Every gun that is made, every warship launched, every rocket fired signifies, in the final sense, a theft from those who hunger and are not fed, those who are cold and are not clothed.This world in arms is not spending money alone.
It is spending the sweat of its laborers, the genius of its scientists, the hopes of its children.
The cost of one modern heavy bomber is this: a modern brick school in more than 30 cities.
It is two electric power plants, each serving a town of 60,000 population.
It is two fine, fully equipped hospitals.
It is some 50 miles of concrete highway.
We pay for a single fighter with a half million bushels of wheat.
We pay for a single destroyer with new homes that could have housed more than 8,000 people.
This, I repeat, is the best way of life to be found on the road the world has been taking.
This is not a way of life at all, in any true sense.
Under the cloud of threatening war, it is humanity hanging from a cross of iron.
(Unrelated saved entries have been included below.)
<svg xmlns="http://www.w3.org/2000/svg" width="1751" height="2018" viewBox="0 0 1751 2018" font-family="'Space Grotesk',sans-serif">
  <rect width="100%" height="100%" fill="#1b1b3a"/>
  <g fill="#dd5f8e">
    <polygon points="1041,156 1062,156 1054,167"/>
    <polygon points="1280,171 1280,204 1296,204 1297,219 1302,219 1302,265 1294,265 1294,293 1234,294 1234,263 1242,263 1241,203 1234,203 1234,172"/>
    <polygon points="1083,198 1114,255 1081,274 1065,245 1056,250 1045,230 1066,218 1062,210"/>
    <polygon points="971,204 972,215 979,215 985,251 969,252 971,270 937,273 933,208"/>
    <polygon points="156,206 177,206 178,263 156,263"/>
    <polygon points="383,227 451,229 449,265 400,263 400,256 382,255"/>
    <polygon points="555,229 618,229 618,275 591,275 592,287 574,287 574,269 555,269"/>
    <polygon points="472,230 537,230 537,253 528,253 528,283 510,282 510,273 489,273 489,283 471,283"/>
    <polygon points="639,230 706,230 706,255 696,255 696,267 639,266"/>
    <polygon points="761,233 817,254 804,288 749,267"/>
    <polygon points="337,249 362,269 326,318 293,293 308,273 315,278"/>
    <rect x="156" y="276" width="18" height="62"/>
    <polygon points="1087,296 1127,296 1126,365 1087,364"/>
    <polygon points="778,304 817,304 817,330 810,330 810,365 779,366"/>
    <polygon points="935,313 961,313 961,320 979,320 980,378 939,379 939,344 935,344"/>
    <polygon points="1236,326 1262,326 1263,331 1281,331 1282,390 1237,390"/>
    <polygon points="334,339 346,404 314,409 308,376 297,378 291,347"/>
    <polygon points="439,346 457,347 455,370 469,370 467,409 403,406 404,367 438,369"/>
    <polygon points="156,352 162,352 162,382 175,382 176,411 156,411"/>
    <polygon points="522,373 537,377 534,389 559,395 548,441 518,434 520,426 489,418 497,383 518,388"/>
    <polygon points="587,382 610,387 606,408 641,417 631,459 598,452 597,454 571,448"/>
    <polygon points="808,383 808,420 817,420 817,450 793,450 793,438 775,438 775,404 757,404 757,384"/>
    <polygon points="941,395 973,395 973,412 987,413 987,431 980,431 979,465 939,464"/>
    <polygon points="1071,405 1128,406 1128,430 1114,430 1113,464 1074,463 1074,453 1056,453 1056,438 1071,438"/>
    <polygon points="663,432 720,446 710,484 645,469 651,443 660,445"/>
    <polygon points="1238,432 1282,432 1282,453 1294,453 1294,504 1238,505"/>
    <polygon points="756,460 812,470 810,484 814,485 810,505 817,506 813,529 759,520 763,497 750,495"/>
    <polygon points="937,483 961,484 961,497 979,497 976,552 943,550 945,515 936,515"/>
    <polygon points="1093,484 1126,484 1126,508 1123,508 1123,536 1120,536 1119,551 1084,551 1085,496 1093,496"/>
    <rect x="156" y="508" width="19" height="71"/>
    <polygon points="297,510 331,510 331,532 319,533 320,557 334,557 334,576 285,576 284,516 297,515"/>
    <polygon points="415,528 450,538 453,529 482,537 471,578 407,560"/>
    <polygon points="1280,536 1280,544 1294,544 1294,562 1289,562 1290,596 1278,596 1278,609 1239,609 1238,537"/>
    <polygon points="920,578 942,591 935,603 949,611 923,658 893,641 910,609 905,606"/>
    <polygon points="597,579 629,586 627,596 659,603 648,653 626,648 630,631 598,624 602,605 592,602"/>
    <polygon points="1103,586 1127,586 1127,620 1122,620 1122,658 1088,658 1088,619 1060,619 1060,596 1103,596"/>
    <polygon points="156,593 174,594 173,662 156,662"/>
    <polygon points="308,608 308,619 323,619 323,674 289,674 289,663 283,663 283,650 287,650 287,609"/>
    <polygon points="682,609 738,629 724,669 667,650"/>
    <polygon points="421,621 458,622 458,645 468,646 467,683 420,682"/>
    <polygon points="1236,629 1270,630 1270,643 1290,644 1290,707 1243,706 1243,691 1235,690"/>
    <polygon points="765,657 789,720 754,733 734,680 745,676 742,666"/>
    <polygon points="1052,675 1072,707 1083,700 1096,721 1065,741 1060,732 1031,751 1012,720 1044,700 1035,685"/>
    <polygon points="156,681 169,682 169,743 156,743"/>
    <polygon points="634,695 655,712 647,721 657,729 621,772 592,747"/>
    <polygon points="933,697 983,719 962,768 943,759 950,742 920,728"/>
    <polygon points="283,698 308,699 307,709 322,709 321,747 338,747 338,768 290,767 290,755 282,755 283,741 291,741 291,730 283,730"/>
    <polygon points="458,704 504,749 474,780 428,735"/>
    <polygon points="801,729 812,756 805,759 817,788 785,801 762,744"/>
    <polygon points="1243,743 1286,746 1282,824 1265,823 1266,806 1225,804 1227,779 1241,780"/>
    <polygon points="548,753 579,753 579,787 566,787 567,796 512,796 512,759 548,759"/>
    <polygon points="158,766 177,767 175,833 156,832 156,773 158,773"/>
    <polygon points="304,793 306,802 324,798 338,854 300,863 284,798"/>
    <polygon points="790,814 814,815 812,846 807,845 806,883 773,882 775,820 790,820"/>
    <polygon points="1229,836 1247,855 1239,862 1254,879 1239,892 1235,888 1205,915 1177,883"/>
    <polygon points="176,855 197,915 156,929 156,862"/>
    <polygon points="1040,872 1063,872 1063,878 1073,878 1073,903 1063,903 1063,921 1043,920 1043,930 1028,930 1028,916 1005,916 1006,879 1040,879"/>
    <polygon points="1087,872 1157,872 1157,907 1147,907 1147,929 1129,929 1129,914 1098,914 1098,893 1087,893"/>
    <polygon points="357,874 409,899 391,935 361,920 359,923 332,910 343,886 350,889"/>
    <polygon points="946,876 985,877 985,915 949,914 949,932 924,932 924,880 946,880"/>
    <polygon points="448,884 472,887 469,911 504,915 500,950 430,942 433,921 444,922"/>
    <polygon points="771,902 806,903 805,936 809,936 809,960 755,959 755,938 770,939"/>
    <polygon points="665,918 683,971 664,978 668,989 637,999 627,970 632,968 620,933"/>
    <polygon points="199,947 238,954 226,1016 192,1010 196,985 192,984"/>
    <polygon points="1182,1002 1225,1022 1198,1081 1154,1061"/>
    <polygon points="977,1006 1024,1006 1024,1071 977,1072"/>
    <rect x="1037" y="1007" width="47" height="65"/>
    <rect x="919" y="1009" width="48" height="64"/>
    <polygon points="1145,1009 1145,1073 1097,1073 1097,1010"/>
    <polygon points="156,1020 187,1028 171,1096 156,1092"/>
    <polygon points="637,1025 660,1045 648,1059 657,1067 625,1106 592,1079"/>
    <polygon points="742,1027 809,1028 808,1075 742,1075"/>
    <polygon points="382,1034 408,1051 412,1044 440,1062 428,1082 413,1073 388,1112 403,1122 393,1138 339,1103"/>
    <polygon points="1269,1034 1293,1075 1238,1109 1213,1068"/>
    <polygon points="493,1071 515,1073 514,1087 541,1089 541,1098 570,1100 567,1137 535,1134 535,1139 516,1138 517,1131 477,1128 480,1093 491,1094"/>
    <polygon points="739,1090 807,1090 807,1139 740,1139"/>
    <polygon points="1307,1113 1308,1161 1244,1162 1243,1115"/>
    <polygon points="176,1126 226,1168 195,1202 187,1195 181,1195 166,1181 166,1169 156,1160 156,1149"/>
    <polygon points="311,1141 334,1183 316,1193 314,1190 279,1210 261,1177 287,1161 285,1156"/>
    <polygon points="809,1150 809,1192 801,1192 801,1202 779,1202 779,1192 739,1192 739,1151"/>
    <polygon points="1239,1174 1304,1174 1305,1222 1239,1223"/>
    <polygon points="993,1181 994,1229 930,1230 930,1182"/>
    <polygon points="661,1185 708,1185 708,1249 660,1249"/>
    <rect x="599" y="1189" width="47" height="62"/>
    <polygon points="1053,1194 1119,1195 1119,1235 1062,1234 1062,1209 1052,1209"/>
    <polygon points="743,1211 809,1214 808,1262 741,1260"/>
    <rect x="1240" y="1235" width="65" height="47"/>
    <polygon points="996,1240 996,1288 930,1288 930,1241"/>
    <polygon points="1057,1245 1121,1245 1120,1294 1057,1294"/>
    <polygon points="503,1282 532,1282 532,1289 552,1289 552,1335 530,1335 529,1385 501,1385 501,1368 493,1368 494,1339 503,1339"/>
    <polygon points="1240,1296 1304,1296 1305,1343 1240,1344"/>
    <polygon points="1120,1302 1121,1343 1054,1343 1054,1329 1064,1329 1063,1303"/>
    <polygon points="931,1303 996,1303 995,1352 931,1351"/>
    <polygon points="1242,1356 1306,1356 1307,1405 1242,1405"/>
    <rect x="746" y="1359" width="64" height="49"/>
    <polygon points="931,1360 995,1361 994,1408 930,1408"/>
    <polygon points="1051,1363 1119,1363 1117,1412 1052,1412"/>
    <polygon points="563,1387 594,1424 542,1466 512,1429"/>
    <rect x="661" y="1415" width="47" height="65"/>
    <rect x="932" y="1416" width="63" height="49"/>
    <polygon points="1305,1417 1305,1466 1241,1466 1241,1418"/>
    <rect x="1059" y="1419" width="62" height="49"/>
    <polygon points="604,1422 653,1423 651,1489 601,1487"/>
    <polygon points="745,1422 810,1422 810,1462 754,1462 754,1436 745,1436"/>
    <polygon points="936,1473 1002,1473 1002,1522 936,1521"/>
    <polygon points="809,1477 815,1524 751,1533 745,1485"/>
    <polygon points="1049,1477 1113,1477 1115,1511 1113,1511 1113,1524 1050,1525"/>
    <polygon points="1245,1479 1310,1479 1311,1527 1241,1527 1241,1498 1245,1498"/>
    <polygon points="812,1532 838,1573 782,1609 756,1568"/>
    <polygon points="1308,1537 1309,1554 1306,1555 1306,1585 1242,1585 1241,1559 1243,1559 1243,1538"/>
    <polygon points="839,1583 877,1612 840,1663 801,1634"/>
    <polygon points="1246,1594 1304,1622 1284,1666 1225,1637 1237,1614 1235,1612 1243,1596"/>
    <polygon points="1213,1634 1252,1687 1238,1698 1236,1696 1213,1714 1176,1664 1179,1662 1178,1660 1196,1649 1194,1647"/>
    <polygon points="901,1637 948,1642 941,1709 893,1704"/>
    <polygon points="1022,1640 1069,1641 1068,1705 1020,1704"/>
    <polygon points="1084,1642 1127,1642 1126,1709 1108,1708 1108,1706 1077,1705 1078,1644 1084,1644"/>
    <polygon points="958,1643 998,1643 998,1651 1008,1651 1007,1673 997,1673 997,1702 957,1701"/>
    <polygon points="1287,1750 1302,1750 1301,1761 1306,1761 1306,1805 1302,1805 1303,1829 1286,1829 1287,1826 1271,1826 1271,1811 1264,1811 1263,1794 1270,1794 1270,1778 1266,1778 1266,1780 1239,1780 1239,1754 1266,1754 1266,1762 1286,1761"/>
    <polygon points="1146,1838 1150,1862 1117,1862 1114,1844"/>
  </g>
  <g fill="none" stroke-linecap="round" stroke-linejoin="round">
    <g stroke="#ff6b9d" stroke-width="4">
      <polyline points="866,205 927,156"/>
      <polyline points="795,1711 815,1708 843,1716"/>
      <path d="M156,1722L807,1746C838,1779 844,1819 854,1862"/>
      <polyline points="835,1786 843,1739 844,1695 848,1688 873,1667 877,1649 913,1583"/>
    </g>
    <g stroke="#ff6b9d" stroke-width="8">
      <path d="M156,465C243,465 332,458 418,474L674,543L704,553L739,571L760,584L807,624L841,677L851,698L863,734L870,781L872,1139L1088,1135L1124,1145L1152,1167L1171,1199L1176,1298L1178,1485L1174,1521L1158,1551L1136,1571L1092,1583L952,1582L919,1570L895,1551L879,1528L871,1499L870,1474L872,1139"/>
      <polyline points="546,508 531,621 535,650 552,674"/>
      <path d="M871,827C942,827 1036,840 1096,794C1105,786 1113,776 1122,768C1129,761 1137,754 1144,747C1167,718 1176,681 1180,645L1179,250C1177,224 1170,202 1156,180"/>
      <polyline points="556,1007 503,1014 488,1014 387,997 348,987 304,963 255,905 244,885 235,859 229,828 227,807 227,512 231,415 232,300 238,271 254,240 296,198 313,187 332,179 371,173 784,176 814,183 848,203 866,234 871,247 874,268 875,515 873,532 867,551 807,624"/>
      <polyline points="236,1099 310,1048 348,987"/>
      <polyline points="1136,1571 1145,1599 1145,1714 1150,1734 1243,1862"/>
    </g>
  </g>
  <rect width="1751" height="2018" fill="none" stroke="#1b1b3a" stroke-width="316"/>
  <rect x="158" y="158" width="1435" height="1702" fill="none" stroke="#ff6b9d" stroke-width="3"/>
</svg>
…aspire to this: the lifting, from the backs and from the hearts of men, of their burden of arms and of fears, so that they may find before them a golden age of freedom and of peace.

Should we sell $20 billion in arms to any country? The US has a plan to sell $20 billion in arms to saudi arabia. What will this do? This will be used to buy guns, bullets, bombs that will be used to intimidate, maim, and kill. This is the typical knee-jerk escalation that views solving the problems of terrorism as killing more terrorists. The collateral damage is a stable society. What gets left behind is all the direct and indirect effects of putting $20 billion of arms in the middle east.

The weapons that are constantly being used in all these areas came from somewhere. We need to add no more. For $20 billion, we could add infrastructure for roads, schools, water for those that are the worst off. The best way to combat terrorism is to strengthen those people who have the least care of their futures and their country.